We fully acknowledge the huge contribution that student nurses make to nursing teams while on placement. Students on clinical placements are treated as ‘supernumerary’ so that there are protections in place to ensure that, while student nurses are in training, they are not replacing trained professionals required for safe and effective care. These placement protections are also necessary to allow student nurses to acquire the skills and experience required to graduate and join the professional register. To safely and effectively practise as a registered nurse once qualified, it is essential that most practice learning is undertaken in direct care of clients, within a framework of supervision by registered nurses, midwives and other registered healthcare professionals. Nursing degree education standards, including standards for supernumerary practice learning, are set by the Nursing and Midwifery Council (NMC) to ensure students are prepared for their role as a registered nurse. As part of the response to Covid-19, the NMC made emergency changes to its education standards to support course progression. The Government has always been clear that this was a temporary arrangement and that, at the appropriate time, non-paid placements would resume.

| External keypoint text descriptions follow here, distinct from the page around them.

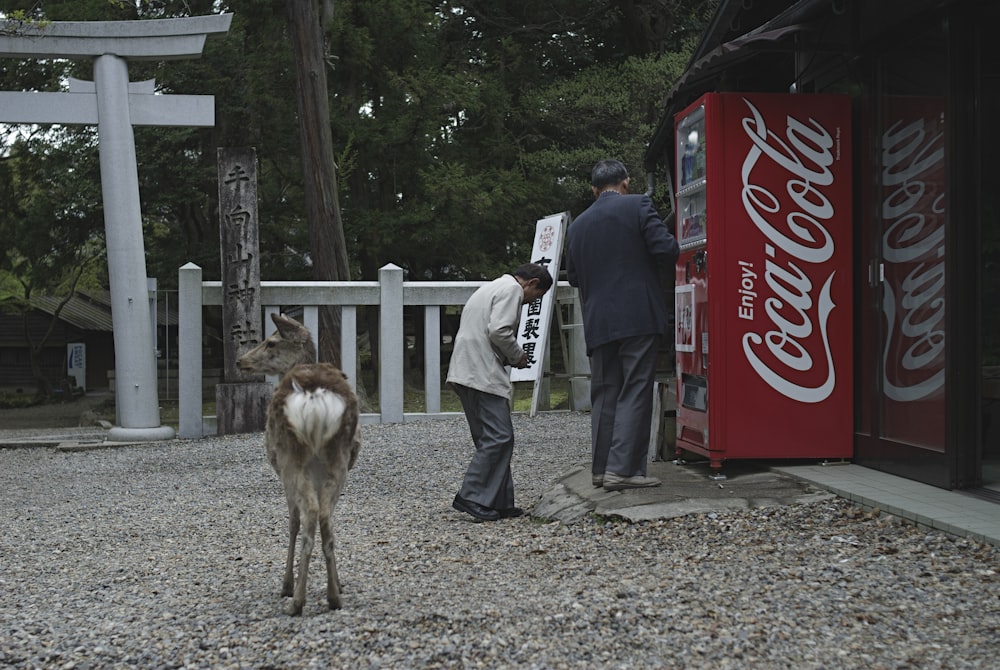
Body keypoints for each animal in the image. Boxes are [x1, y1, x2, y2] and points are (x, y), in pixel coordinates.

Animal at [236, 312, 362, 616]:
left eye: (270, 342)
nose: (240, 361)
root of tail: (314, 396)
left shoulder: (281, 472)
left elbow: (291, 522)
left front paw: (286, 584)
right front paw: (339, 583)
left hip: (290, 459)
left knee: (308, 516)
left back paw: (297, 601)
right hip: (338, 460)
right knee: (325, 517)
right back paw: (333, 595)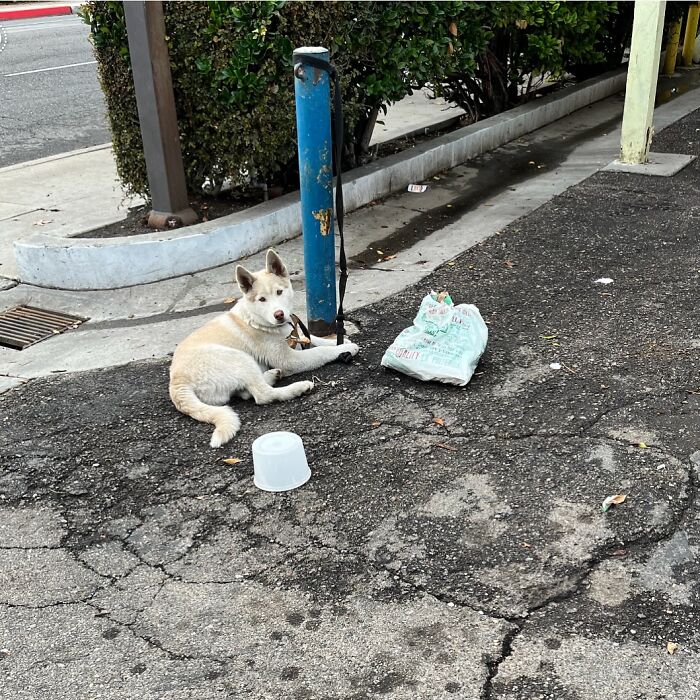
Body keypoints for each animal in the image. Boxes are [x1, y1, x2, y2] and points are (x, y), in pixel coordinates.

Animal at [167, 250, 358, 448]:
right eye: (262, 299)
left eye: (279, 292)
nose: (279, 314)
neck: (257, 319)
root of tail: (177, 383)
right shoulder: (289, 360)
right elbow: (318, 352)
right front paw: (346, 348)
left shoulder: (294, 337)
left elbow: (313, 339)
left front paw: (338, 342)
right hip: (239, 358)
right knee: (262, 395)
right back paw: (297, 388)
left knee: (247, 392)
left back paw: (272, 375)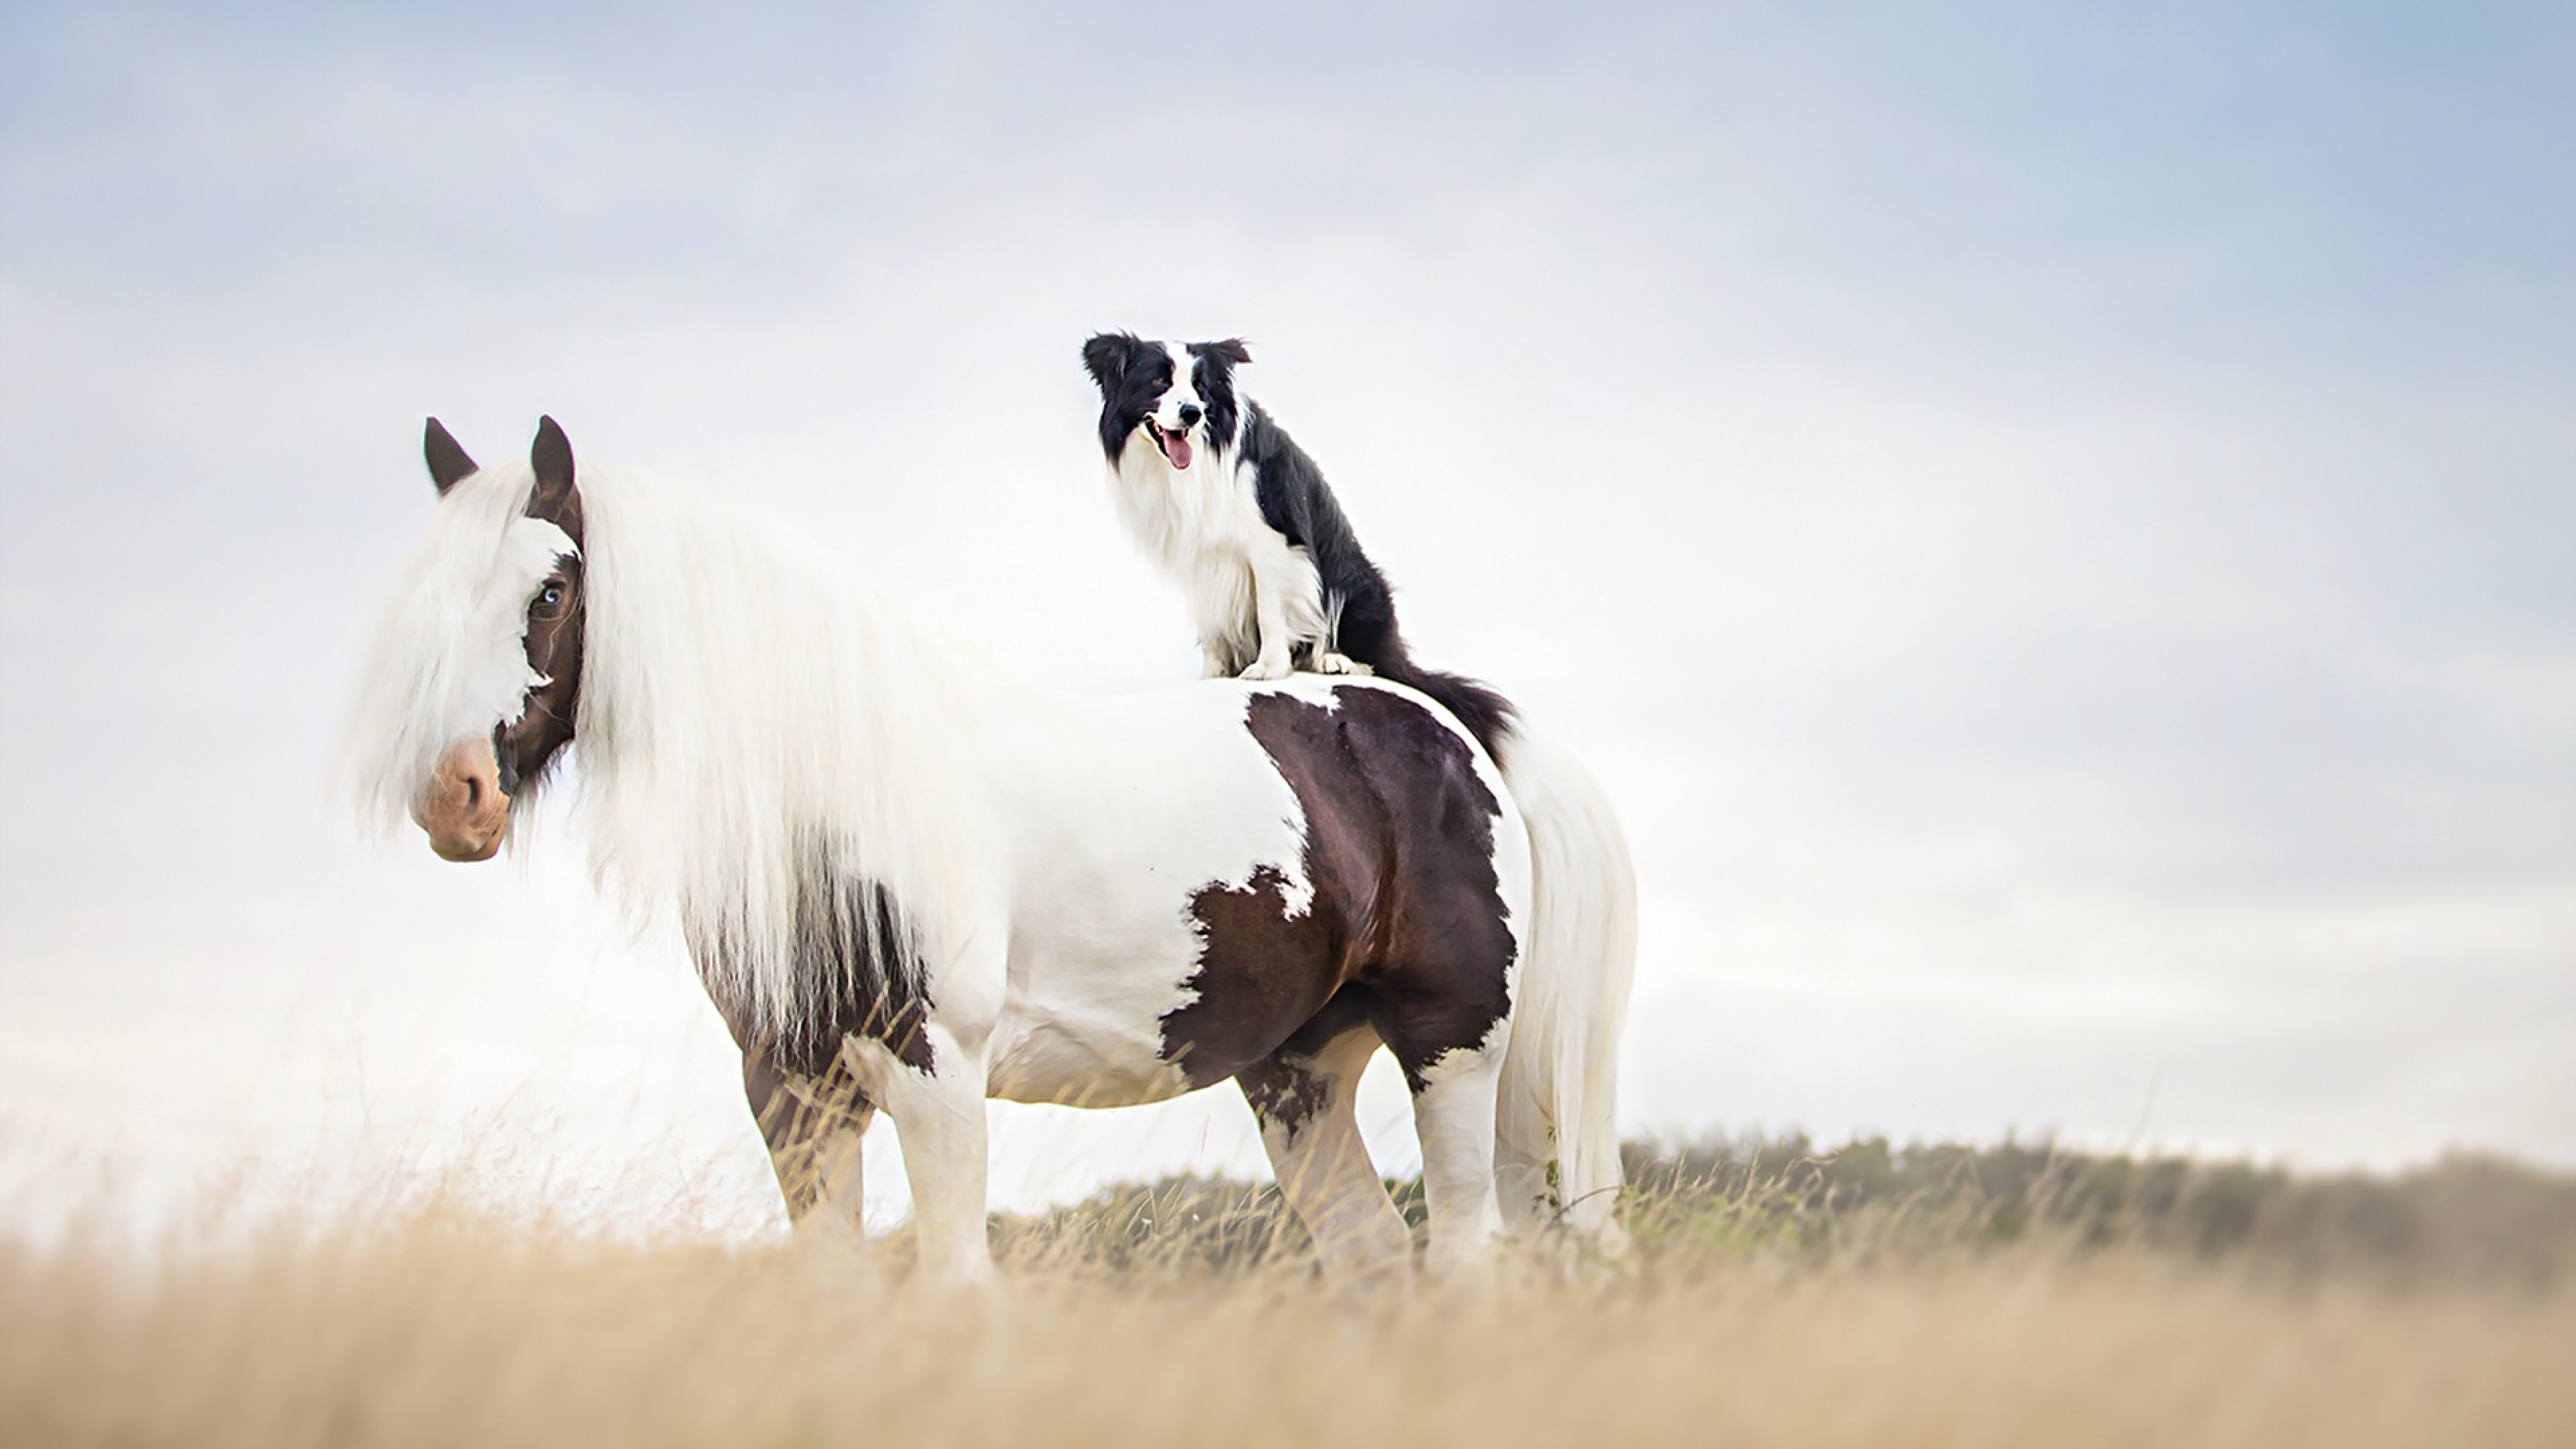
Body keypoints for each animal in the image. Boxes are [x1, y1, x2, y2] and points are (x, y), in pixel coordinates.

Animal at [340, 416, 1637, 1280]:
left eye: (551, 592)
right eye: (433, 597)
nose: (455, 795)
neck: (843, 780)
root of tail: (1423, 712)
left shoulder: (935, 1077)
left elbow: (957, 1294)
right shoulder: (791, 1092)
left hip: (1450, 1054)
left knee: (1460, 1266)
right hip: (1300, 1078)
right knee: (1372, 1267)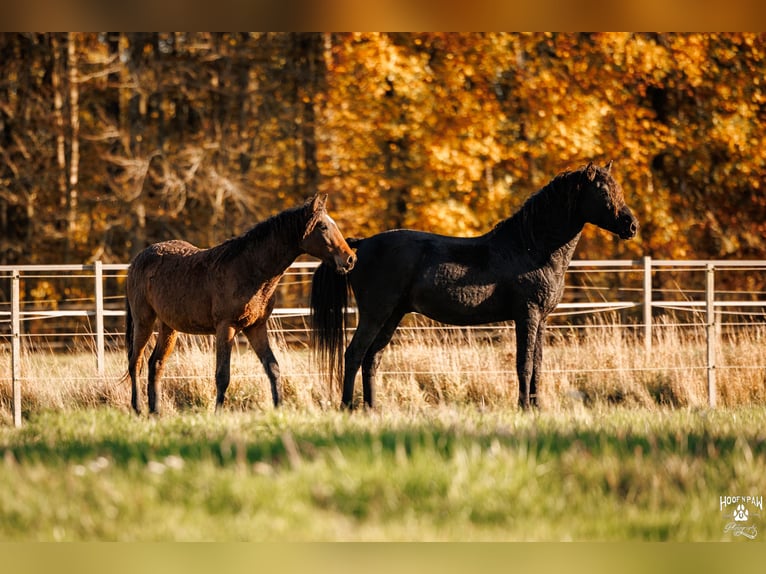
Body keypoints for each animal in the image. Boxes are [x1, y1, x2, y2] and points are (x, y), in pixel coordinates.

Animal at [125, 194, 356, 414]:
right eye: (323, 226)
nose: (350, 259)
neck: (250, 269)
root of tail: (138, 259)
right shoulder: (226, 327)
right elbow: (222, 375)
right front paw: (218, 414)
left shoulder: (256, 328)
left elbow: (273, 368)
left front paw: (279, 409)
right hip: (144, 321)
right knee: (135, 362)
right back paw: (137, 408)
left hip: (169, 327)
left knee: (155, 364)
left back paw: (156, 412)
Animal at [310, 162, 638, 410]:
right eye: (603, 191)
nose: (631, 225)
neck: (531, 246)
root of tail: (360, 245)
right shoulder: (527, 315)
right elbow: (524, 363)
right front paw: (524, 407)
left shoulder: (541, 319)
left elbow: (538, 364)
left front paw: (537, 406)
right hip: (375, 314)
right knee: (353, 354)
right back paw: (347, 407)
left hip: (392, 316)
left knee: (372, 359)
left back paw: (372, 409)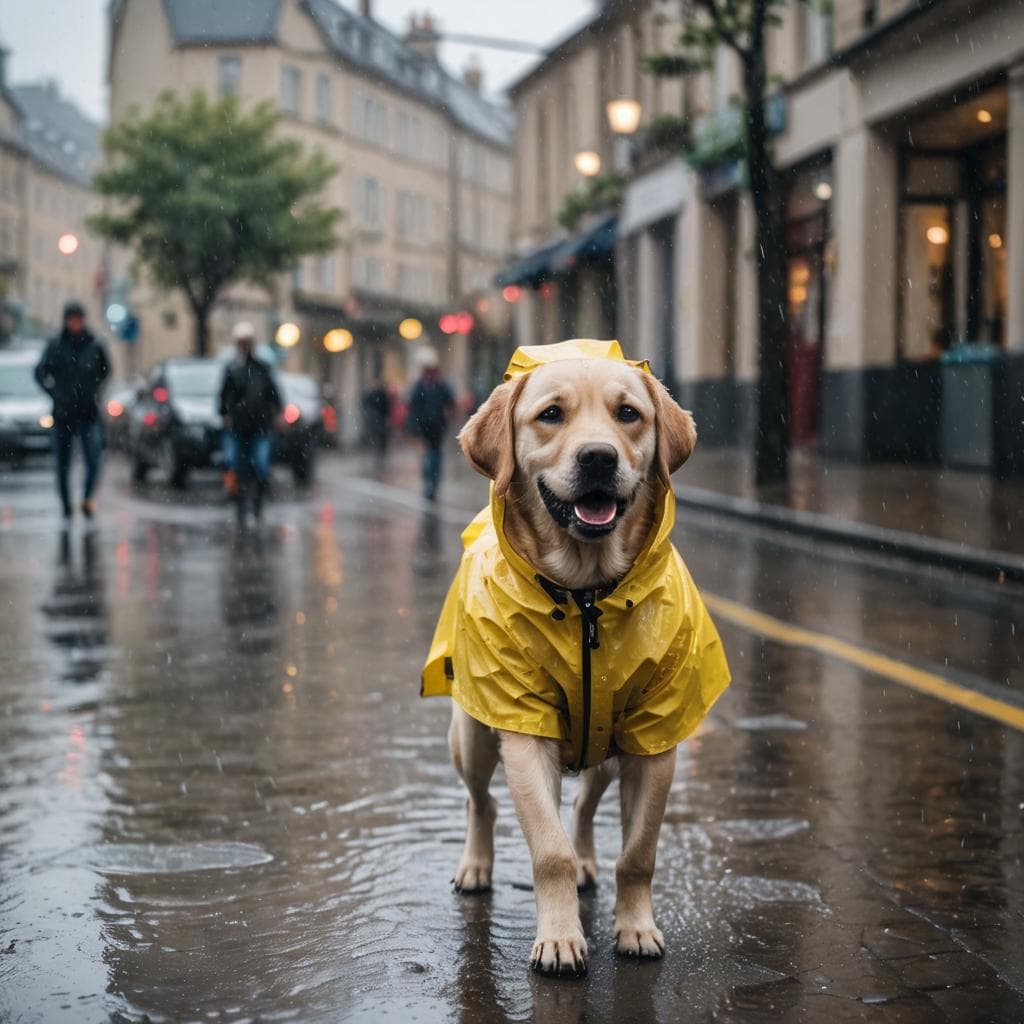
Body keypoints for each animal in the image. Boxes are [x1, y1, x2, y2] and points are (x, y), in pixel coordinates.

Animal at [419, 342, 733, 974]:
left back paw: (589, 863)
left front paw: (635, 928)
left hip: (604, 752)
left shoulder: (656, 741)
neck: (587, 593)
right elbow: (550, 852)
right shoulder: (524, 734)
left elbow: (636, 854)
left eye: (628, 413)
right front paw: (561, 939)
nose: (597, 458)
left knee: (585, 813)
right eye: (551, 415)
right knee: (480, 802)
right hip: (473, 737)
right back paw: (476, 866)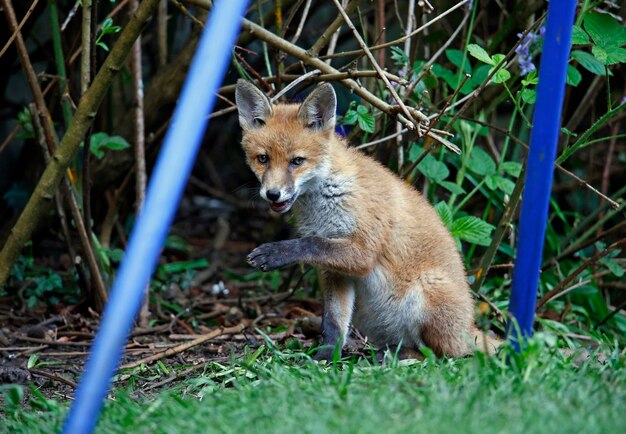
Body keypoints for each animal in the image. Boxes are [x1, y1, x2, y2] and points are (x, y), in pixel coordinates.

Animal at [234, 79, 498, 362]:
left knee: (439, 356)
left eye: (297, 161)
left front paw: (274, 253)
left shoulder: (364, 250)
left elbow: (311, 243)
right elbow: (334, 321)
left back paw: (391, 357)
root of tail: (469, 328)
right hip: (368, 316)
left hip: (426, 293)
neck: (330, 195)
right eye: (263, 159)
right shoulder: (335, 271)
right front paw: (326, 356)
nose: (272, 194)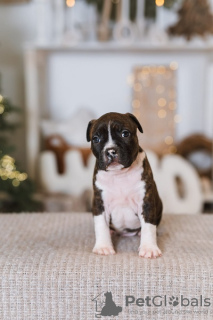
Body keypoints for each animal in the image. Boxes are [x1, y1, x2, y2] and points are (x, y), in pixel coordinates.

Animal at [85, 112, 162, 258]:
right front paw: (103, 246)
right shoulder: (99, 203)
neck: (119, 175)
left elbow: (149, 227)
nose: (110, 151)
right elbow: (101, 225)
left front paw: (149, 248)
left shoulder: (146, 202)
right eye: (96, 139)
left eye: (125, 134)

The Registered Nursing Degree apprenticeship route differs from the undergraduate nursing degree; an apprenticeship is a job, in which the apprentice is employed by, and therefore paid by, the trust. In addition to their studies, they provide services to their employer as a Healthcare Support Worker, Nursing Associate, or other role. Apprentices must achieve the same standards as student nurses but given the unique combination of paid employment and study, this is achieved over a four-, rather than three-year, period.
The Government currently has no plans to pay student nurses while on placement. However, the Government keeps the funding arrangements for all NHS health professionals’ education under close review. At all times the Government must make difficult decisions which balance the need to support students in their studies with the need to deliver maximum value for money on taxpayer investment.